Каждой бабе природой дается это интуитивное умение манипулировать окружающими. Кто-то тратит его на дрязги с соседями, иные находят удовольствие в склоках на работе. Нюрка научилась подчинять себе людей одним обещанием благорасположения. Уверен, что герр Шульц за такой поцелуй был бы готов выпрыгнуть из штанов и лично притащить луну. Вкупе с имиджем неприступной твердыни — стопроцентная гарантия успеха. Откуда что берется? Ведь обычная девчонка из комитета комсомола — «подай-принеси»! А вот поди ж ты, выросло.
— И третье: я буду говорить по-русски со страшным акцентом — не пугайся и принимай это как должное.
— Договорились, Зак. Это настоящая ерунда, мог бы и не предупреждать.

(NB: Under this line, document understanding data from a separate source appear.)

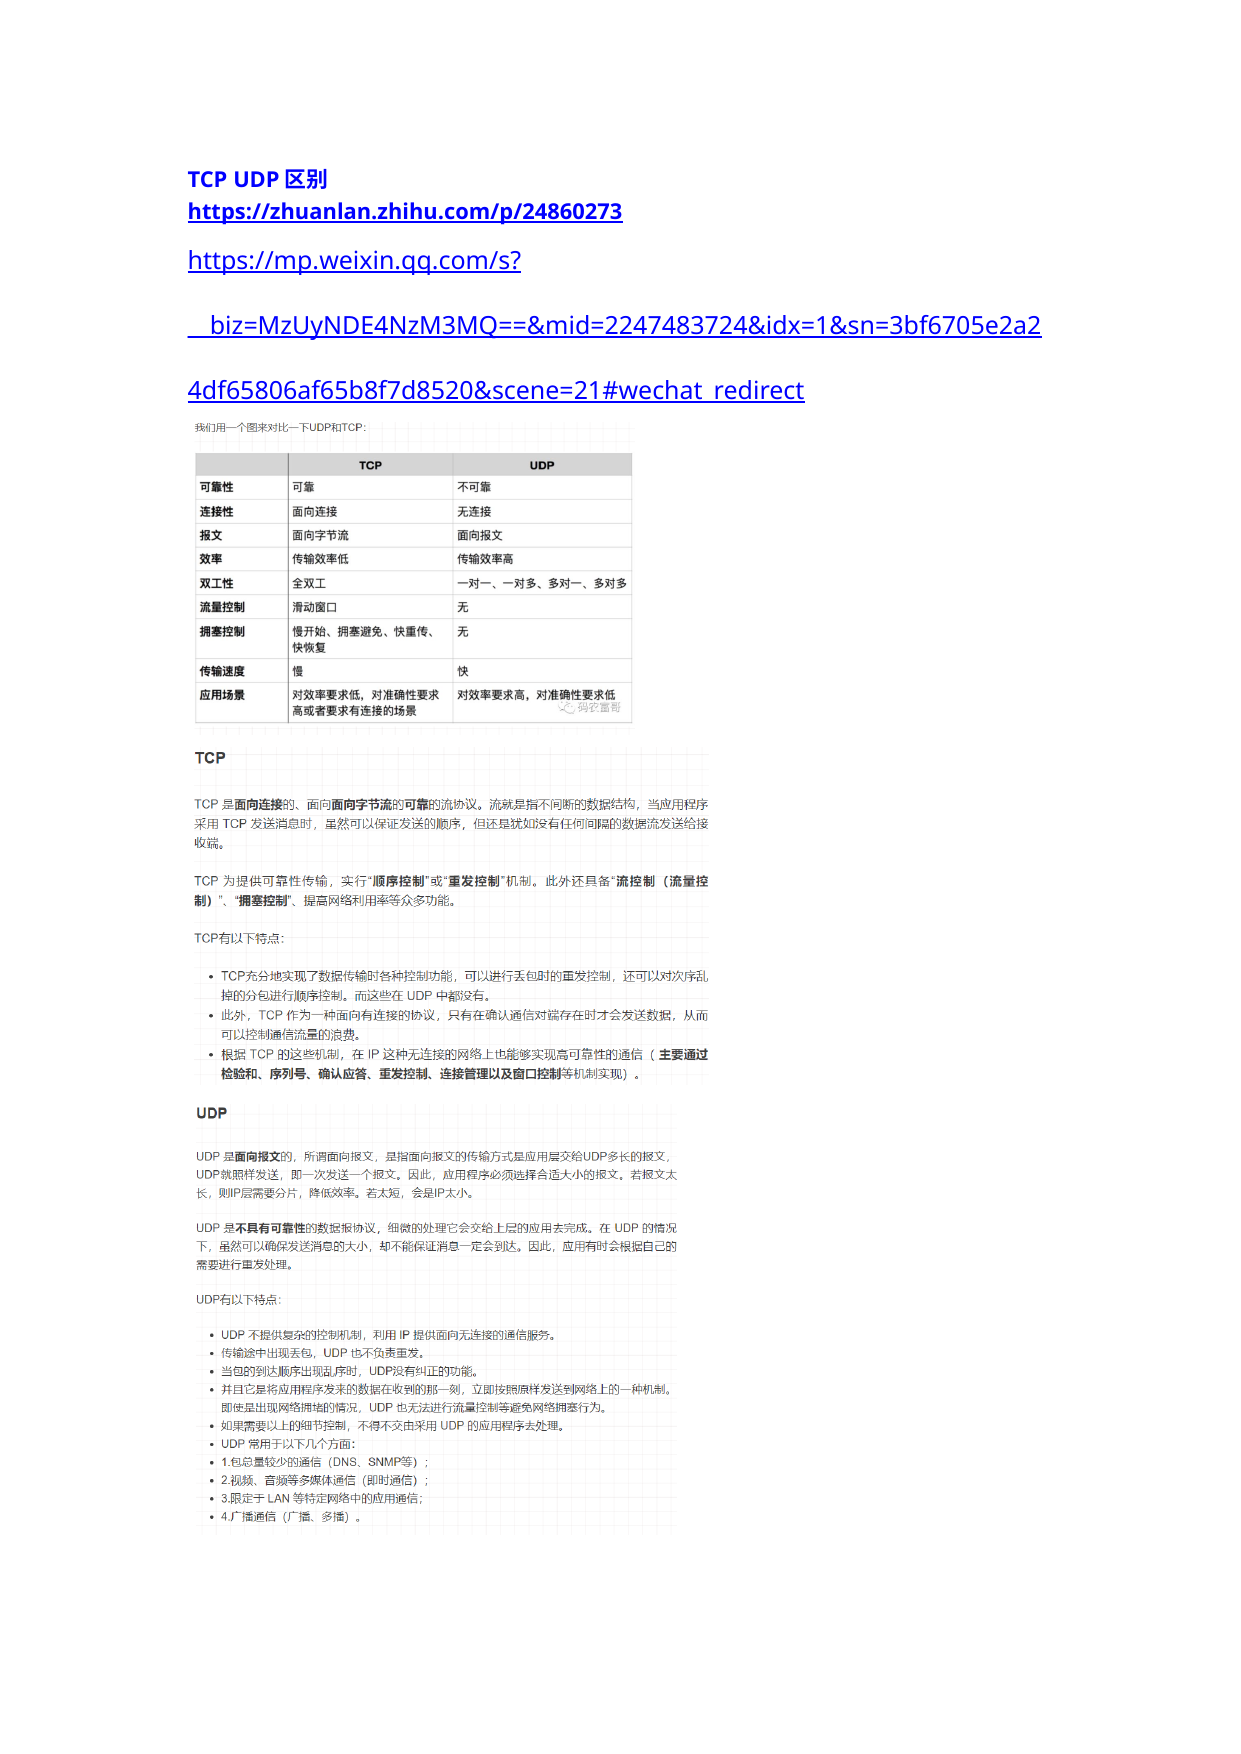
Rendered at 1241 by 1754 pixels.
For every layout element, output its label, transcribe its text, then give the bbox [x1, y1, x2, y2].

text https://mp.weixin.qq.com/s?__biz=MzUyNDE4NzM3MQ==&mid=2247483724&idx=1&sn=3bf6705e2a24df65806af65b8f7d8520&scene=21#wechat_redirect [187, 227, 1053, 422]
picture [187, 1104, 686, 1535]
picture [187, 747, 720, 1085]
picture [187, 422, 644, 735]
text TCP UDP区别 [187, 162, 1053, 194]
text https://zhuanlan.zhihu.com/p/24860273 [187, 194, 1053, 227]
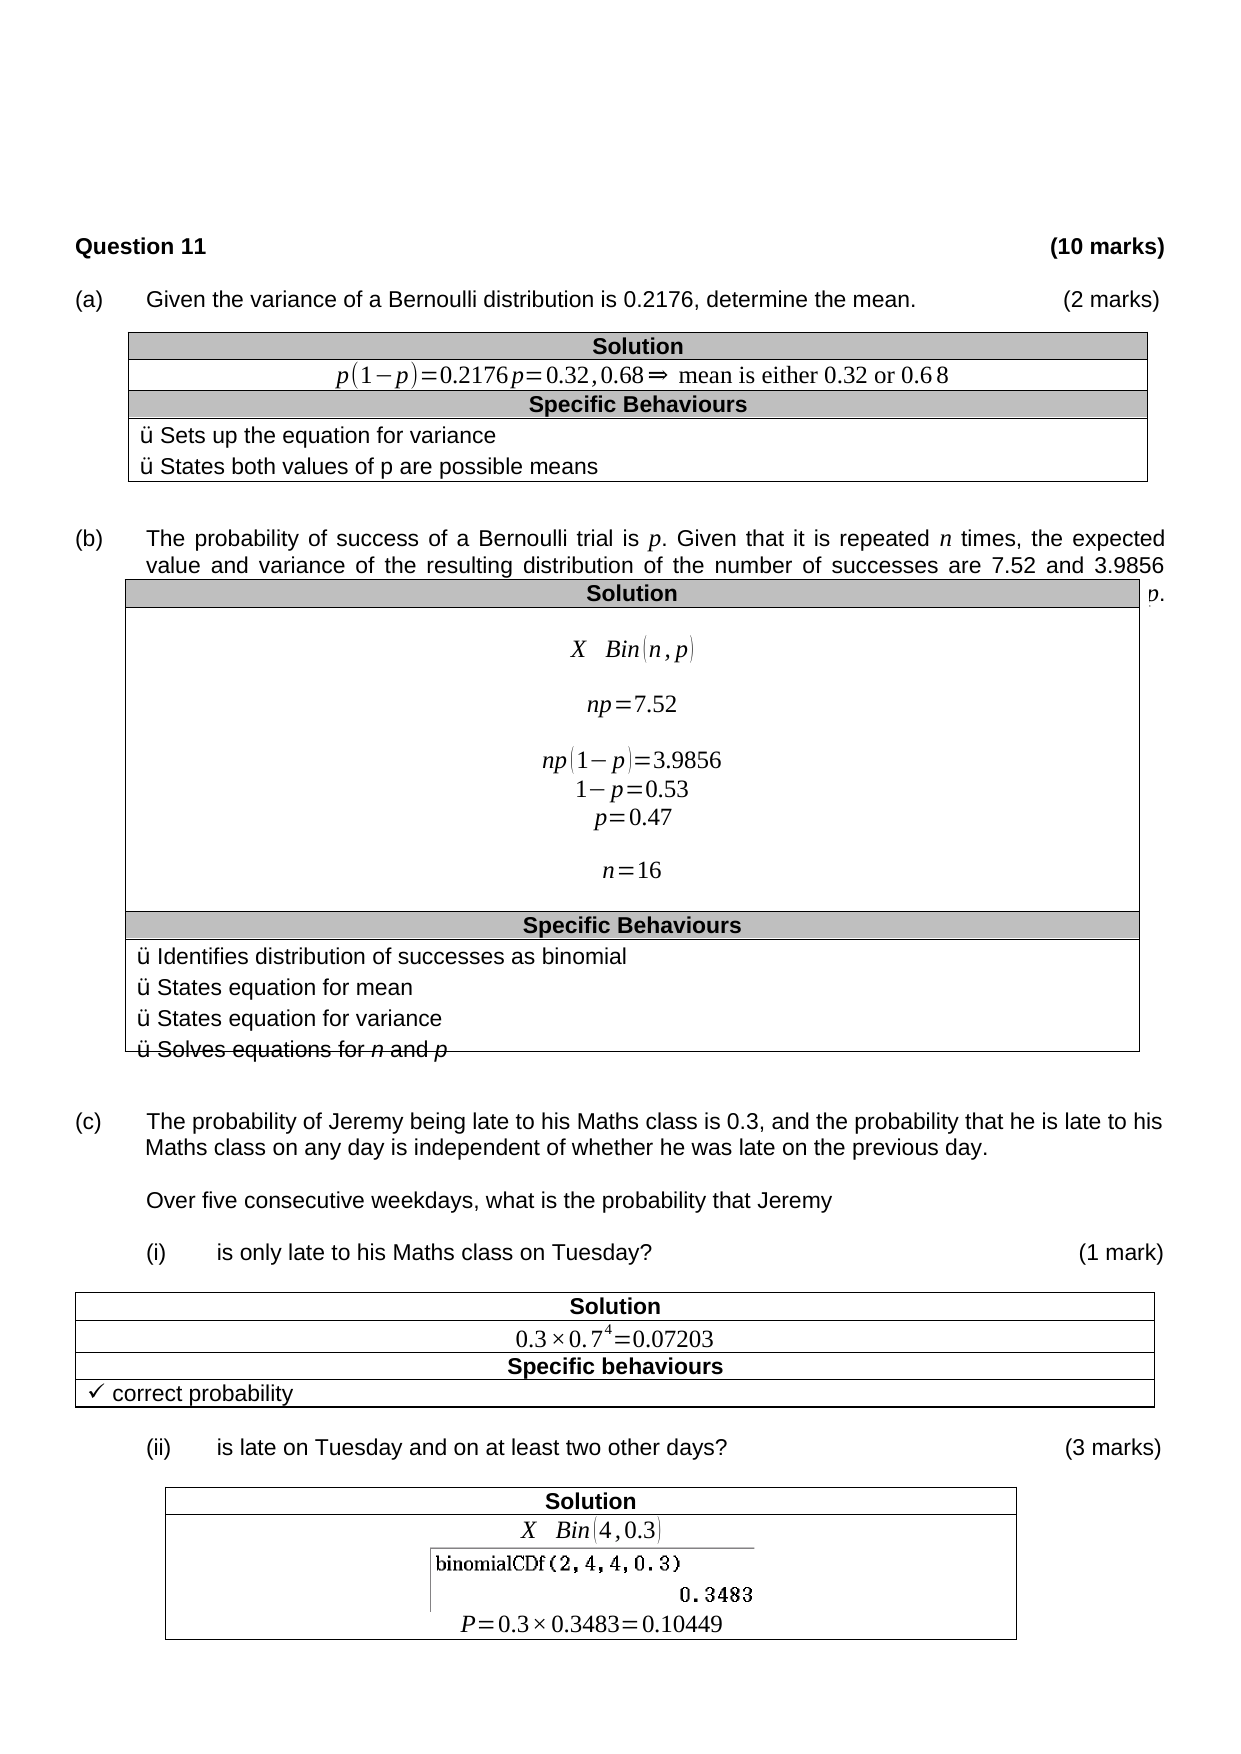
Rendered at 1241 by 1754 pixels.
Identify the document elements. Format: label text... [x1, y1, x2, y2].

table_cell [166, 1515, 1016, 1639]
text Question 11 (10 marks) [75, 233, 1165, 259]
text (b) The probability of success of a Bernoulli trial is p. Given that it is repeated n times, the expected value and variance of the resulting distribution of the number of successes are 7.52 and 3.9856 respectively. Determine n and p. (4 marks) [75, 523, 1165, 633]
text Over five consecutive weekdays, what is the probability that Jeremy [146, 1187, 1165, 1213]
text (ii) is late on Tuesday and on at least two other days? (3 marks) [146, 1434, 1165, 1460]
text (a) Given the variance of a Bernoulli distribution is 0.2176, determine the mean. (2 marks) [75, 286, 1165, 312]
table_cell [76, 1321, 1154, 1352]
table_header Solution [76, 1293, 1154, 1319]
text (c) The probability of Jeremy being late to his Maths class is 0.3, and the probability that he is late to his [75, 1108, 1165, 1134]
table_cell correct probability [76, 1380, 1154, 1406]
table_cell Specific behaviours [76, 1353, 1154, 1379]
table_header Solution [166, 1488, 1016, 1514]
text (i) is only late to his Maths class on Tuesday? (1 mark) [146, 1239, 1165, 1266]
text Maths class on any day is independent of whether he was late on the previous day. [75, 1134, 1165, 1160]
picture [427, 1545, 755, 1612]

— Лучше предупредить. Как говорил на военной кафедре майор Припоров: «если приказ может быть понят неправильно, он будет понят неправильно».
В ресторане я учил ее английскому, а она рассказывала подробности о частной жизни обывателей на родине. Мы танцевали танго под живой звук рояля. Вернее, я танцевал — брал как-то по случаю десяток уроков и немного умел — а Стрельцову мне пришлось таскать по залу на руках. Она громко хохотала и поцеловала меня еще пару раз в щеку, объяснив это словами: «ты такой милый».
Я острил, я блистал, я был неподражаем, и любая из моих лондонских пассий уже бы давно стала моей бесповоротно, но не Анька. Она умело держала дистанцию, впрочем, и я не горел теперь желанием сблизиться — скорее, его имитировал, и мне это почему-то нравилось. Такая «игра в любовь».